In their zeal to crack down on undocumented immigrants, federal immigration officials have accidentally arrested and tried to deport thousands of U.S. citizens in the past year alone. Americans who find themselves in this nightmarish situation say their protests to the police fall on deaf ears, and they are denied any opportunity to communicate with immigration agents to clarify the situation.
Some citizens are held for a few days while the situation is resolved, but others have been locked in prison for months. Take the case of Anthony A. Clarke, a Minneapolis man who was arrested and illegally detained for 43 days while federal agents tried to deport him:
Clarke’s case is the apparent fallout of an aggressive ICE [Immigration and Customs Enforcement] campaign to deport illegal immigrants who also have criminal records that show up during cross-checks of federal databases.
While those efforts have resulted in the deportation of hundreds of thousands of dangerous criminals, thousands of U.S. citizens have been snagged along the way, in part because agents operate in a secretive judicial environment where detention hearings are held out of public view.
After a detailed examination of federal immigration records, Prof. Jacqueline Stevens of Northwestern University estimated this year that about 4,000 American citizens were illegally detained or deported as aliens in 2010. In a study published last summer, she found that as many as 20,000 citizens may have been wrongly held or deported since 2003.
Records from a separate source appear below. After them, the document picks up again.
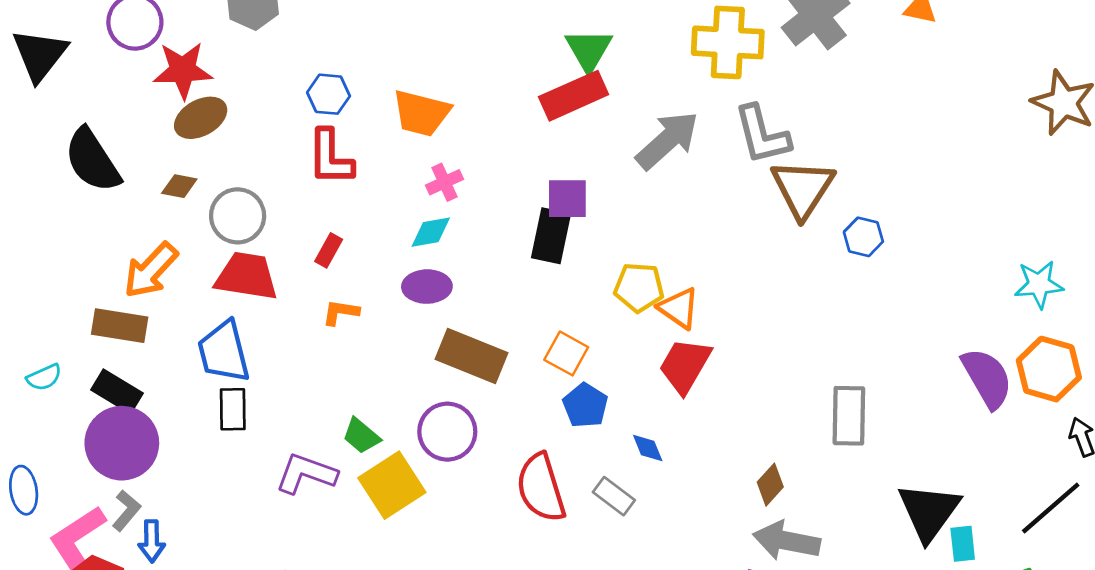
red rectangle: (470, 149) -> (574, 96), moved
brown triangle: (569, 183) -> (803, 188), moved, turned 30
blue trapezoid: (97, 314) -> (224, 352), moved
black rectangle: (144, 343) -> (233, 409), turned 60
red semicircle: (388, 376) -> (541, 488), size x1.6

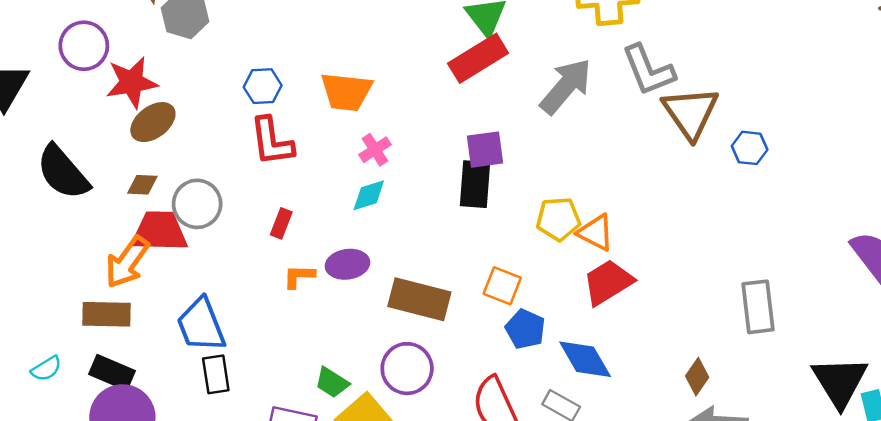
red trapezoid: (247, 276) -> (159, 231), moved
purple ellipse: (427, 287) -> (347, 264), moved
red trapezoid: (685, 366) -> (608, 282), turned 36
blue diamond: (648, 448) -> (585, 359), size x1.8

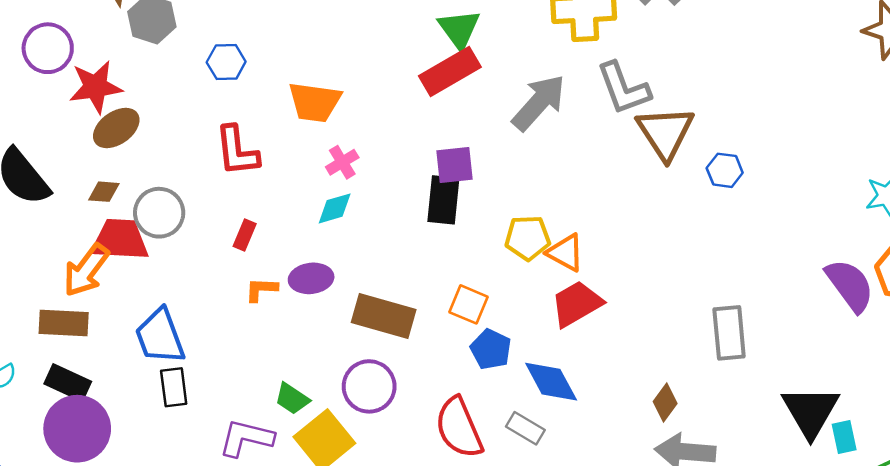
blue hexagon: (263, 86) -> (226, 62), moved

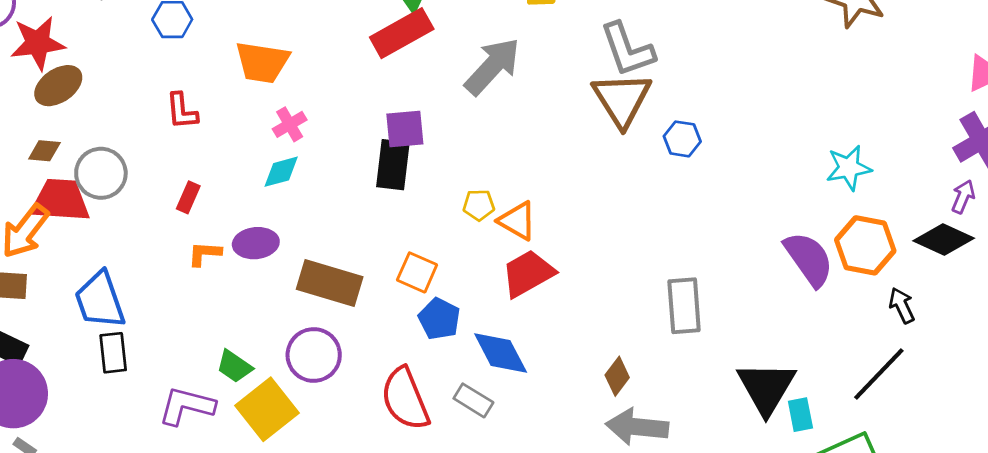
gray L-shape: (623, 88) -> (627, 50), moved
red L-shape: (237, 151) -> (182, 111), size x0.7
yellow pentagon: (528, 238) -> (479, 205), size x0.7

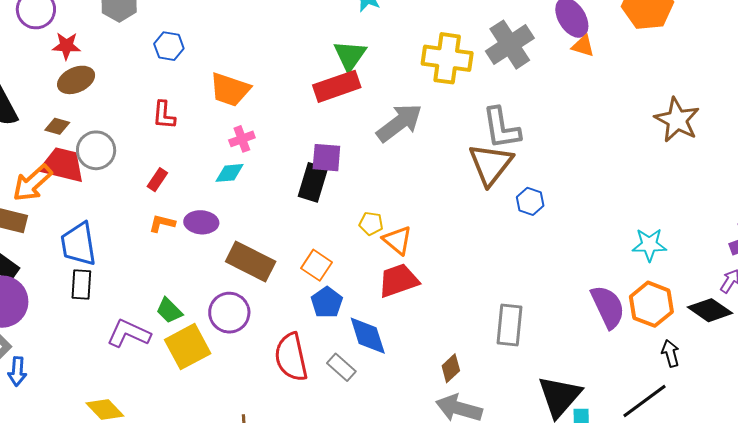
red star: (38, 43) -> (66, 46), size x0.7

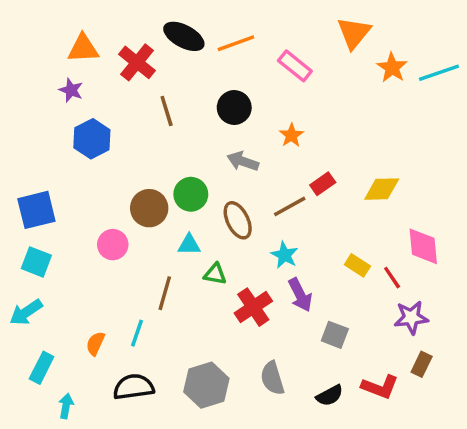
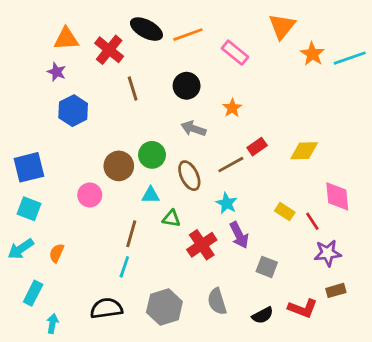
cyan line: (137, 333) -> (124, 267), moved
orange semicircle: (95, 343) -> (57, 253), moved
brown rectangle: (422, 364) -> (336, 290), turned 48

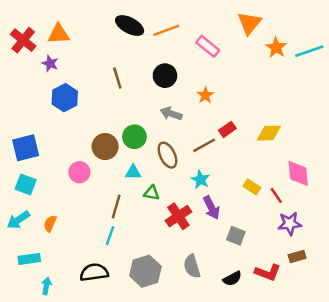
red cross: (109, 50) -> (23, 40), moved
cyan rectangle: (33, 293) -> (29, 259), turned 55

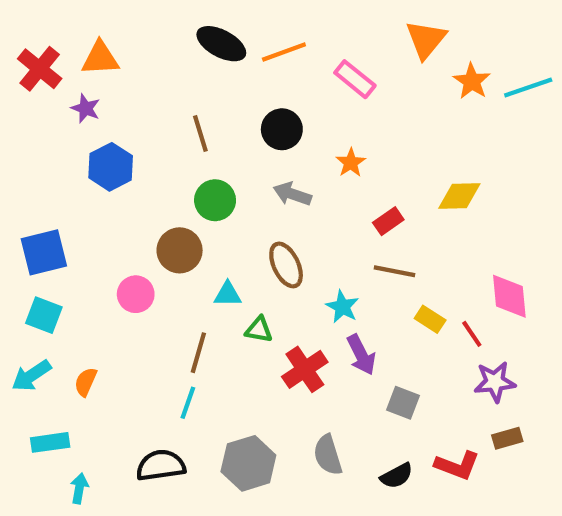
yellow diamond: (269, 133) -> (459, 196), moved
green circle: (134, 137) -> (215, 200), moved
brown line: (204, 145) -> (395, 271), moved, turned 40

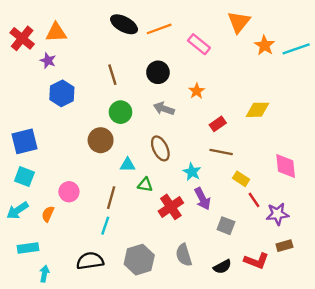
pink circle: (136, 294) -> (69, 192), moved
red line: (472, 334) -> (254, 200), moved

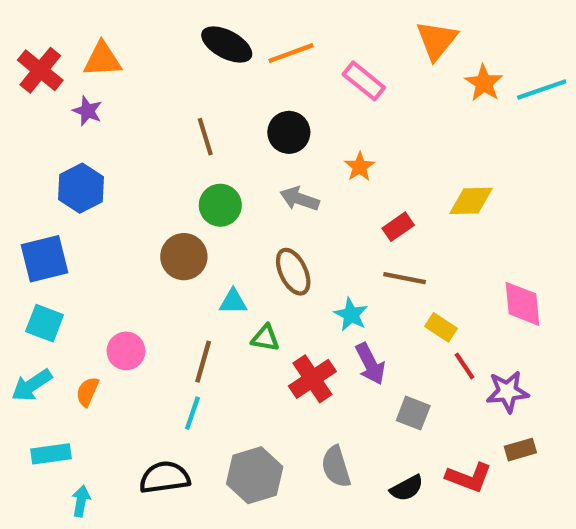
blue hexagon: (62, 93) -> (81, 188), moved

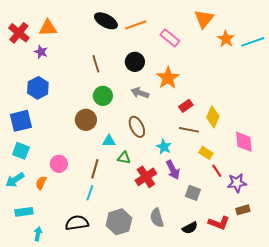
orange star: (360, 167) -> (168, 78), size x1.6
yellow diamond: (471, 201) -> (213, 117), moved, turned -65

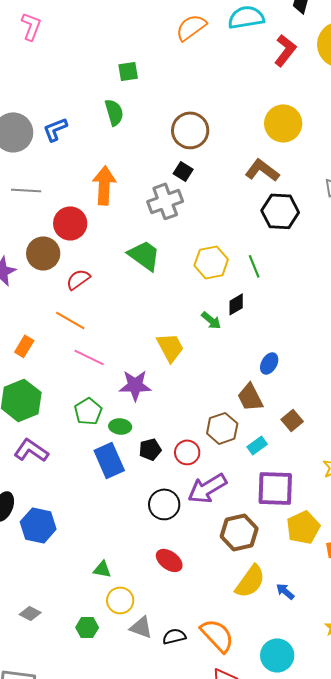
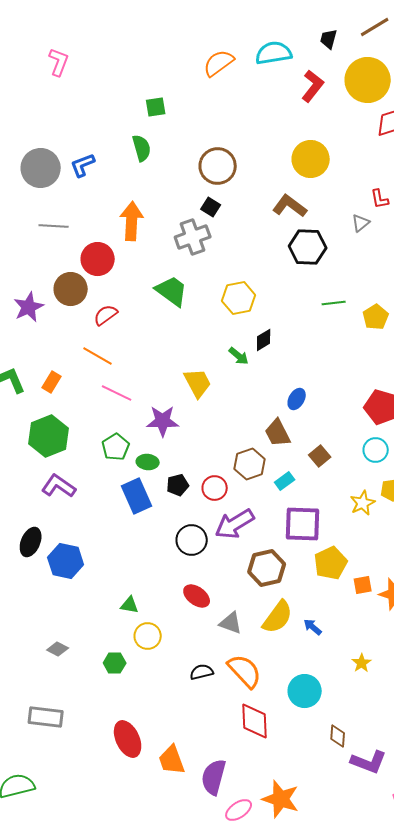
green line: (254, 266) -> (334, 303), moved, turned -75
gray triangle: (141, 627) -> (231, 623), moved

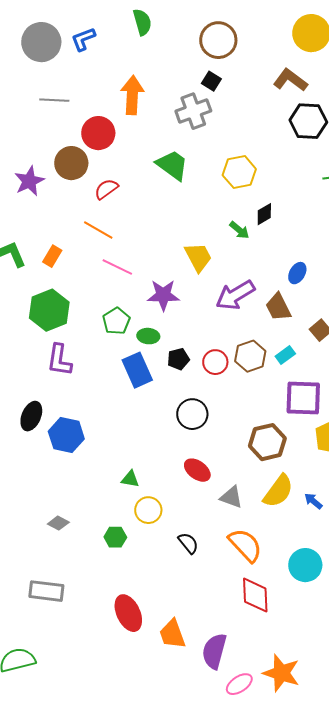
brown hexagon: (250, 464) -> (250, 356), moved
purple L-shape: (59, 486) -> (59, 360), turned -116
purple arrow: (235, 524) -> (235, 295), moved
black semicircle: (202, 672) -> (188, 543), moved, turned 65

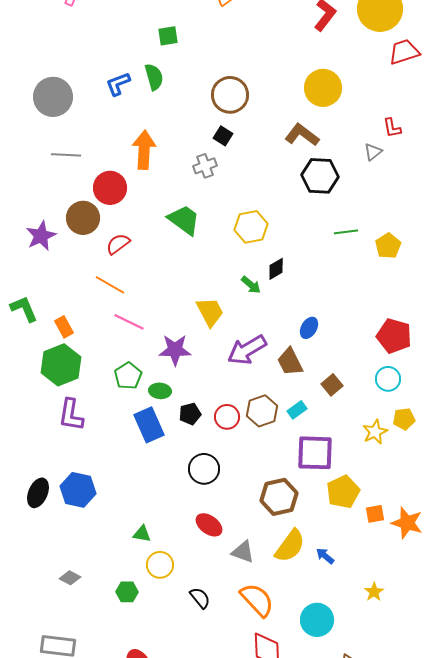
blue L-shape: (83, 39) -> (118, 84), moved
gray cross: (193, 111) -> (205, 166), size x0.7
orange rectangle: (52, 256) -> (64, 327), moved, turned -60
black ellipse: (31, 416) -> (38, 493), moved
FBI records show that immigration agents were aware of Clarke’s legal status at the time he was arrested, and detained him anyway. The New York Times notes that “Any case where an American is held, even briefly, for immigration investigation is a potential wrongful arrest because immigration agents lack legal authority to detain citizens.” Clarke has filed a lawsuit in federal court.
In another horrifying case, a mentally-disabled citizen was actually deported and sent to prisons in Honduras and Guatemala before he was finally able to convince authorities there that he was an American.
The reason for the rising number of mistaken arrests appears to be ICE’s rapid expansion of Secure Communities, a deportation program, which has ballooned under President Obama and is widely criticized for eroding the trust between local police and immigrant communities and making it less likely that people will report crimes. Under the program, the fingerprints of every person booked at local jails are checked against Department of Homeland Security immigration databases. But the database is riddled with errors and routinely flags citizens as undocumented immigrants.
The administration’s harsh enforcement practices have resulted in 1.1 million deportations since the beginning of President Obama’s term, the highest numbers in six decades.
The Minneapolis Star-Tribune observes that these stories “raise disturbing questions about the tactics of immigration agents and the adequacy of checks and balances in a parallel court system overseeing the…ICE agency.”